Is Laser-Assisted Cataract Surgery Right for You?
Are you planning to have cataract surgery? If so, you may have two surgical options:
- traditional cataract surgery, and
- laser-assisted cataract surgery.
Traditional cataract surgery is one of the most common surgeries in the world. It is recognized as being safe and effective. Laser cataract surgery is not covered by most insurance plans. It costs more than traditional cataract surgery as well. In specific situations, it may provide some advantages. So how do you decide which type of cataract surgery to have?
Here are some things you should understand about both kinds of cataract surgery. Talk with your ophthalmologist about which is best for you. Feel free to get another eye surgeon’s opinion as well.
How Is Traditional Cataract Surgery Done?
Phacoemulsification is the name for traditional cataract surgery. Your surgeon creates a small incision in your cornea by hand with a scalpel. They insert a small instrument through this opening. It goes behind your pupil where the eye’s lens sits in a capsule. Your surgeon creates a round opening in the capsule. Then your surgeon inserts a pen-shaped probe through that opening. The probe applies sound waves (ultrasound) to break up the cloudy lens. Then the surgeon suctions out the broken-up pieces. They replace your lens with an artificial intraocular lens (IOL). The incision is self-sealing and usually does not need stitches.
How Is Laser-Assisted Cataract Surgery Done?

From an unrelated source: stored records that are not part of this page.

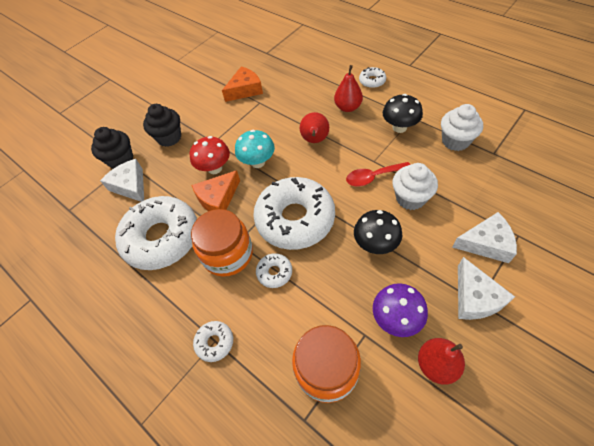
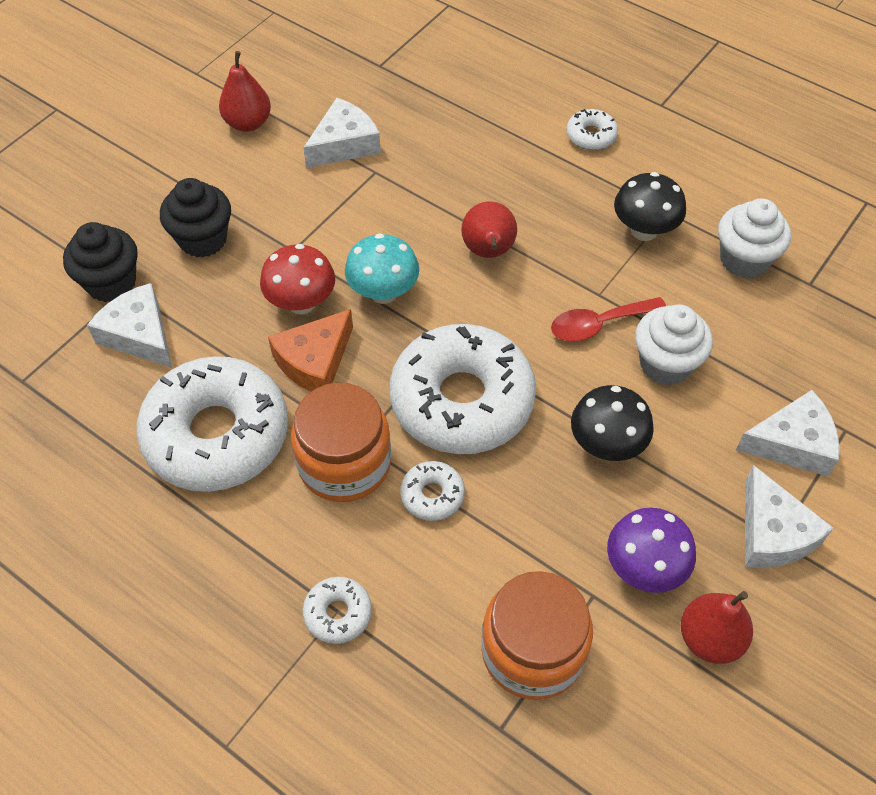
camera: 10 degrees left, 0 degrees up
(245, 90) = (344, 144): orange cheese -> white cheese
(348, 107) = (547, 188): red pear -> red pear (248, 123)

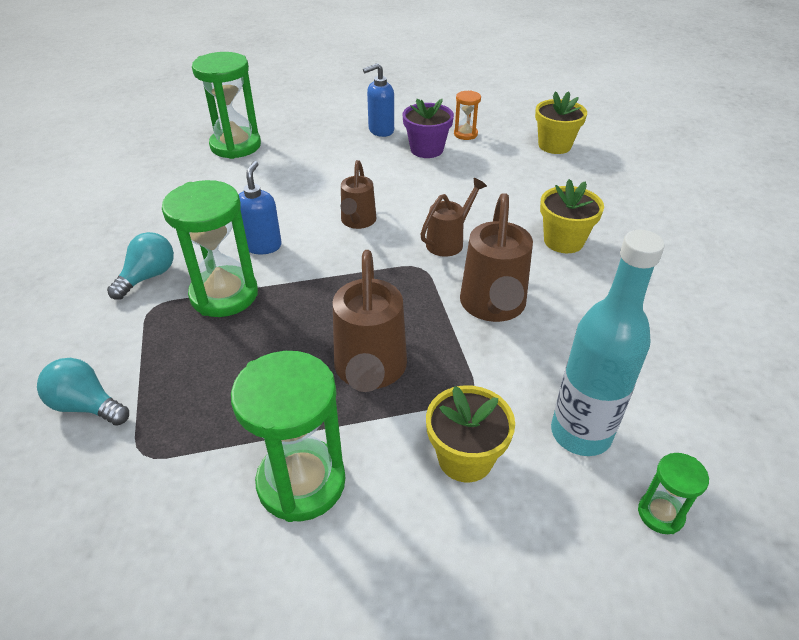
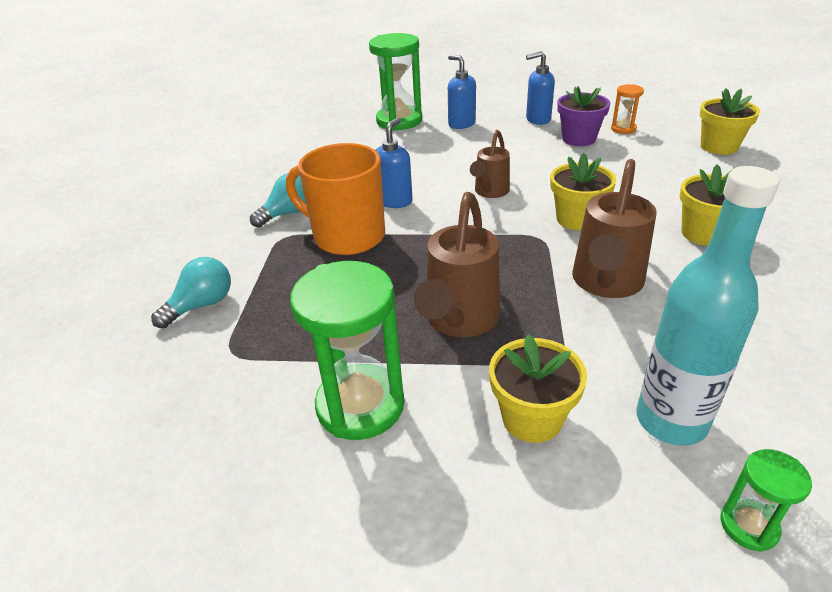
camera: 20 degrees right, 5 degrees down
(87, 406) = (201, 305): turquoise light bulb -> turquoise light bulb turned 90 degrees clockwise
(224, 295) = (347, 236): green hourglass -> orange mug
(304, 143) = (461, 124): none -> blue soap dispenser
(449, 241) = (577, 219): brown watering can -> yellow flower pot

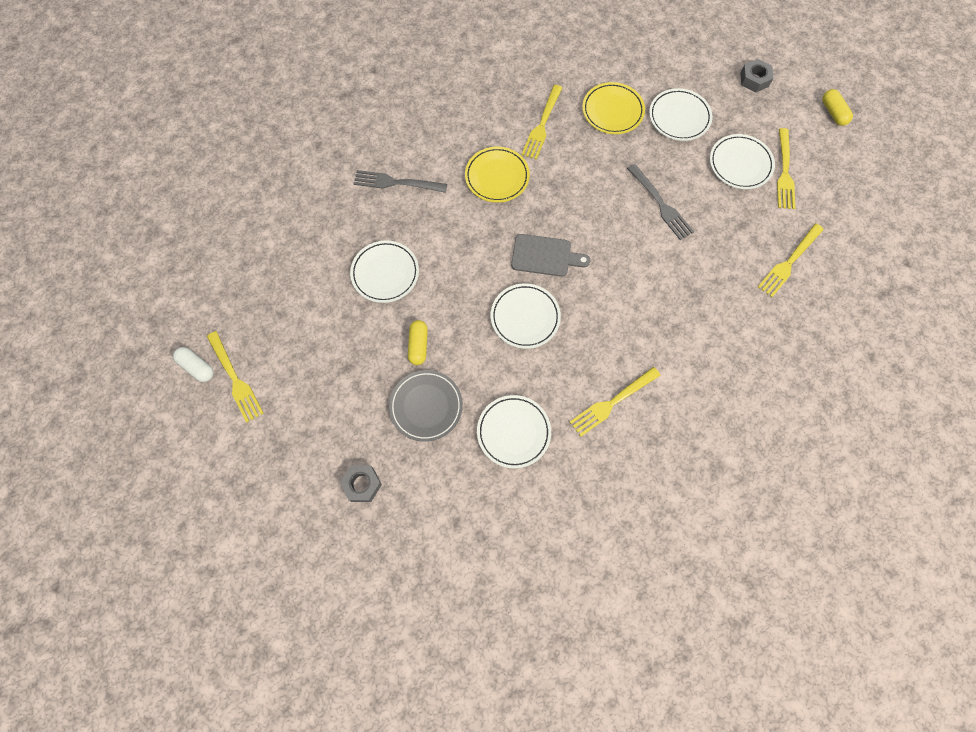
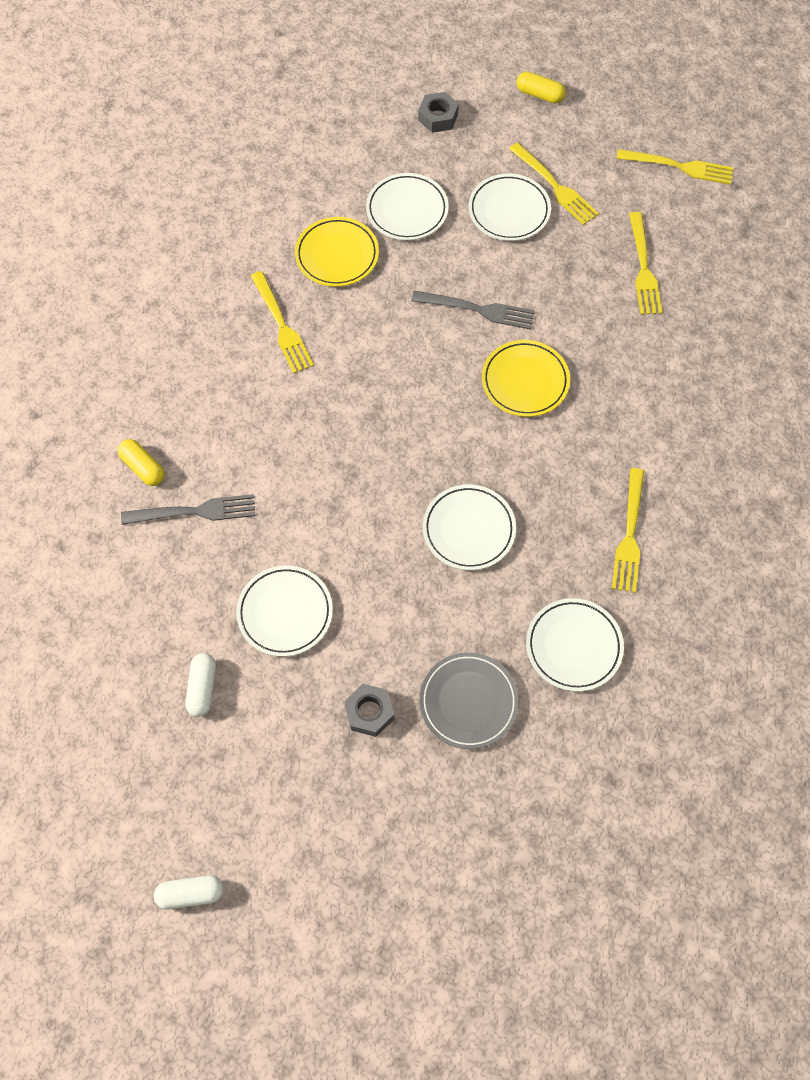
camera: 45 degrees left, 5 degrees down
(235, 379) = (246, 864): yellow fork -> yellow fork (679, 166)
(307, 273) = (202, 688): none -> white capsule
(362, 484) = (489, 835): grey nut -> grey nut (369, 712)
(396, 183) = (194, 511): grey fork -> grey fork turned 150 degrees counterclockwise
(418, 345) = (397, 652): yellow capsule -> yellow capsule (143, 467)
(497, 177) = (293, 416): yellow plate -> yellow plate (525, 381)
(545, 256) = (424, 453): grey cutting board -> none

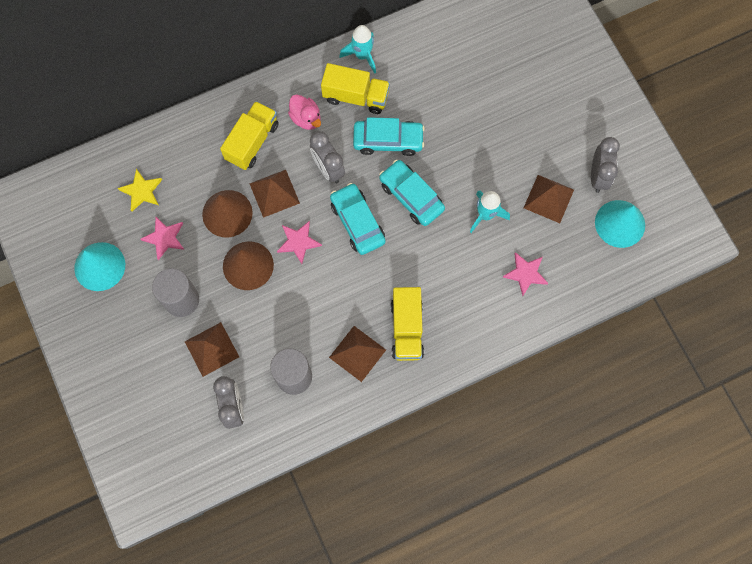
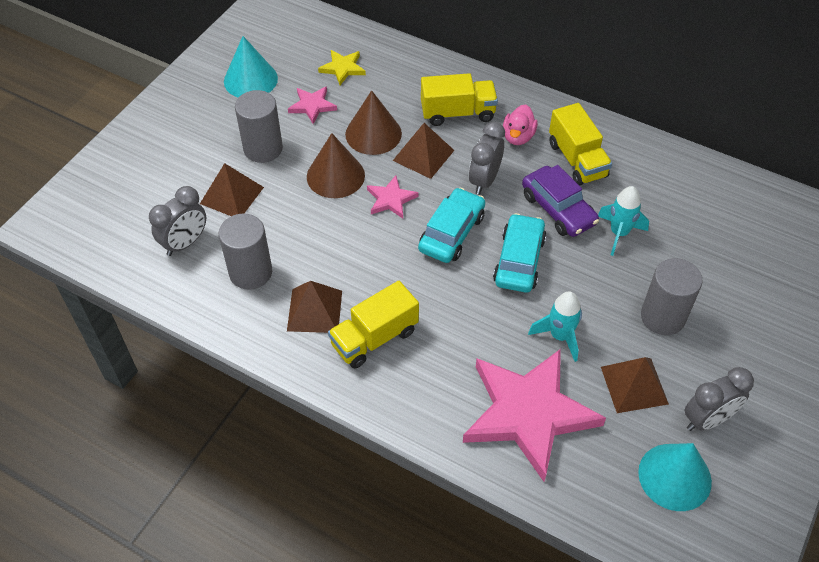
camera: 55 degrees right, 20 degrees down
(362, 55) = (622, 142): turquoise rocket -> turquoise rocket (619, 233)
(388, 141) = (558, 209): turquoise car -> purple car
(514, 144) = (662, 317): none -> grey cylinder
(525, 274) = (528, 413): pink star -> pink star, size x2.30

A camera/ultrasound device is placed over your eye to map its surface. It also gathers information about your lens. The device sends the results to a computer that programs the laser. This tells the laser the exact location, size, and depth for incisions. The surgeon may use the laser to make the corneal incision and the opening in the capsule. They may also use energy from the laser to soften the cataract. An ultrasound probe breaks the lens into pieces and suctions them out. The surgeon then puts the IOL in the eye. Again, the incision usually does not need stitches.
To Whom Can Ophthalmologists Offer Laser-Assisted Cataract Surgery?
Medicare guidelines determine who can get this laser surgery. Only certain patients qualify for it.
Your surgeon can offer laser-assisted cataract surgery if:
- they find astigmatism during your consultation, and
- you want it corrected during cataract surgery.
In this situation, the laser creates specific incisions in the cornea to reshape it. This corrects your astigmatism.
Your surgeon can also offer laser surgery if you choose a premium lens. For example, this may be a toric or multifocal IOL that corrects astigmatism. Laser cataract removal allows surgeons to see and map the lens capsule better. It also helps them to place the opening in the capsule more precisely. This allows for better centering of the IOL, which is important when a premium lens is used.
Can You Have Laser Cataract Surgery if You Don't Meet the Conditions?
If you don’t meet at least one condition, a surgeon cannot offer or charge for the laser surgery.
Which Type of Cataract Surgery Has a Shorter Recovery Time?
The recovery time for both types of surgery is the same. Some people can see clearly almost immediately. Others may find their vision clears within a week or two. It takes about 3 months to fully recover from cataract surgery.
What Benefits Does Laser Cataract Surgery Offer?
Using a laser allows the surgeon to make precise incisions in less time. It can improve accuracy and consistency. In some cases, the laser can provide more correction than traditional surgery. The laser can reduce the amount of ultrasound energy needed to soften the lens prior to removal.
However, studies do not show that laser surgery results in fewer complications. Also, studies haven't found that laser surgery provides better outcomes. Your outcome depends in large part on the skill and experience of your surgeon.
What Do You Want From Cataract Surgery?
Replacing a cloudy lens and wearing glasses for some things is perfect for many people. For others, getting the best possible vision without glasses is the goal. You and your surgeon can decide the best option for you based on your needs.